Further evidence suggests that both the cerebellum and the basal ganglia are the cornerstone of an internal timing system (Ivry 1997; Diedrichsen et al. 2003). Recently, Claassen et al. (2013) tested cerebellar disorders (CD) and PD, using a synchronization–continuation paradigm, to decipher the role of the cerebellum and basal ganglia in motor timing. They found that CD participants were less accurate than PD patients during the continuation phase, suggesting a specialized role for the cerebellum in internal timing (Claassen et al. 2013). Hence, it is possible to speculate that consonant pitch intervals may activate the cerebellum more than dissonant ones, and this may account for the better and more precise clocking of fine movements. For a better understanding of this mechanism, it would be interesting to investigate how the sensorimotor system in cooperation with the auditory system extracts relevant information embedded in the musical pitch intervals to control movements in a synchronization–continuation task.

By knowing better why consonant musical pitch intervals can benefit the synchronization of movement compared with their dissonant counterparts, we might be able to use them as auditory guides to improve movement performance in patients with sensory–motor deficits, such as in PD (Rodger et al. 2013). It has been shown that acoustic guides for movement are beneficial in reducing spatial and temporal gait variability in PD patients (Young et al. 2014; Bieńkiewicz et al. 2014; Young et al. 2013). Moreover, the notion that different musical chords evoke different emotions, which in turn can potentially drive the generation of different movement patterns, might be applied to the models of affective engagements with music involving body movement and dance. Further experimental exploration on the relationship between sensorimotor coupling with music and emotion might shed light on why some dances are set to certain kinds of music. It should be noted that the present experiment assessed the perceptual motor ability in a normal population and will be used in the future as a model for testing expert musicians. A tentative hypothesis can be advanced where one might expect that expert musicians will not differ in their performance when synchronizing their movement to consonant and dissonant sound intervals. This putative result would add to our knowledge of the perceptual–motor changes that result from learning a musical instrument.

Conclusions

In the present study, we tested the effects of musical consonance/dissonance on sensorimotor timing in a synchronization–continuation paradigm during which participants performed reciprocal aiming movements. Remarkably, the analysis of the participants’ movement in the continuation phase revealed that after listening to consonant as opposed to dissonant intervals smaller absolute synchronization errors and spread of errors were found.
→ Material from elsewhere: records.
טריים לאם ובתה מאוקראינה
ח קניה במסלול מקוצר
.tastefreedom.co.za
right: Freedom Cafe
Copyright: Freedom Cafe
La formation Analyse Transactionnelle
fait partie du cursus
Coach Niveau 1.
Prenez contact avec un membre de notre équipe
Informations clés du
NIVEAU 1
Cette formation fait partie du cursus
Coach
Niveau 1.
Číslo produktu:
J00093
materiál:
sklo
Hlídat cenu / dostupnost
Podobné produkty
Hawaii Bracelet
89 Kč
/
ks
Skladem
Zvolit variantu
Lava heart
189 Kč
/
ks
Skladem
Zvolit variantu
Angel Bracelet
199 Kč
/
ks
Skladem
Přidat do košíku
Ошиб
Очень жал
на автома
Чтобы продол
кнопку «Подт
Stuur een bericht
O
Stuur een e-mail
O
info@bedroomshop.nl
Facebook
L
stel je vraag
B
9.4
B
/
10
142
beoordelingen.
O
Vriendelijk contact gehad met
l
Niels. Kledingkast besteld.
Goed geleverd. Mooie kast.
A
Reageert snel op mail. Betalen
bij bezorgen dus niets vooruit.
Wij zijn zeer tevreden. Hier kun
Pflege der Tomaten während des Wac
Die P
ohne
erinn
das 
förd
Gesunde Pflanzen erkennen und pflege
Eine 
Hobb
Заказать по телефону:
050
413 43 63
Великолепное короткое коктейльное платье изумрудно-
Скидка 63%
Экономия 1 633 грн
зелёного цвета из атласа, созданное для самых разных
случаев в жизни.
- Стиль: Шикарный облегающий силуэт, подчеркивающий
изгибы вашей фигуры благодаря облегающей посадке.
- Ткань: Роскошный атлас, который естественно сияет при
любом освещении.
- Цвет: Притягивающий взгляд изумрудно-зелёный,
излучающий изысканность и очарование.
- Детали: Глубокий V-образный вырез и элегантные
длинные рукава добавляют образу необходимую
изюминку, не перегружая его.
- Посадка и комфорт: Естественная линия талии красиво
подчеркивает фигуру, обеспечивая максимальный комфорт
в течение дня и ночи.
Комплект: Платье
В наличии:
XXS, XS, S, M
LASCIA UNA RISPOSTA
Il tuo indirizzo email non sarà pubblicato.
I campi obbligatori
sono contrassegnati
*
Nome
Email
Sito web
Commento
Furthermore, a higher percentage of movement was tau-coupled and a higher degree of movement circularity was also found. It might be argued that musical pitch combinations caused alterations in perceived tempo during the synchronization phase that, in turn, resulted in a different regulation of motor commands during the continuation phase. Overall, it was found that the harmonic aspects of the musical structure systematically affected both the movement form and timing. We believe that this research yields new insights into the nature of the innate bias that makes consonance perceptually more attractive than dissonance.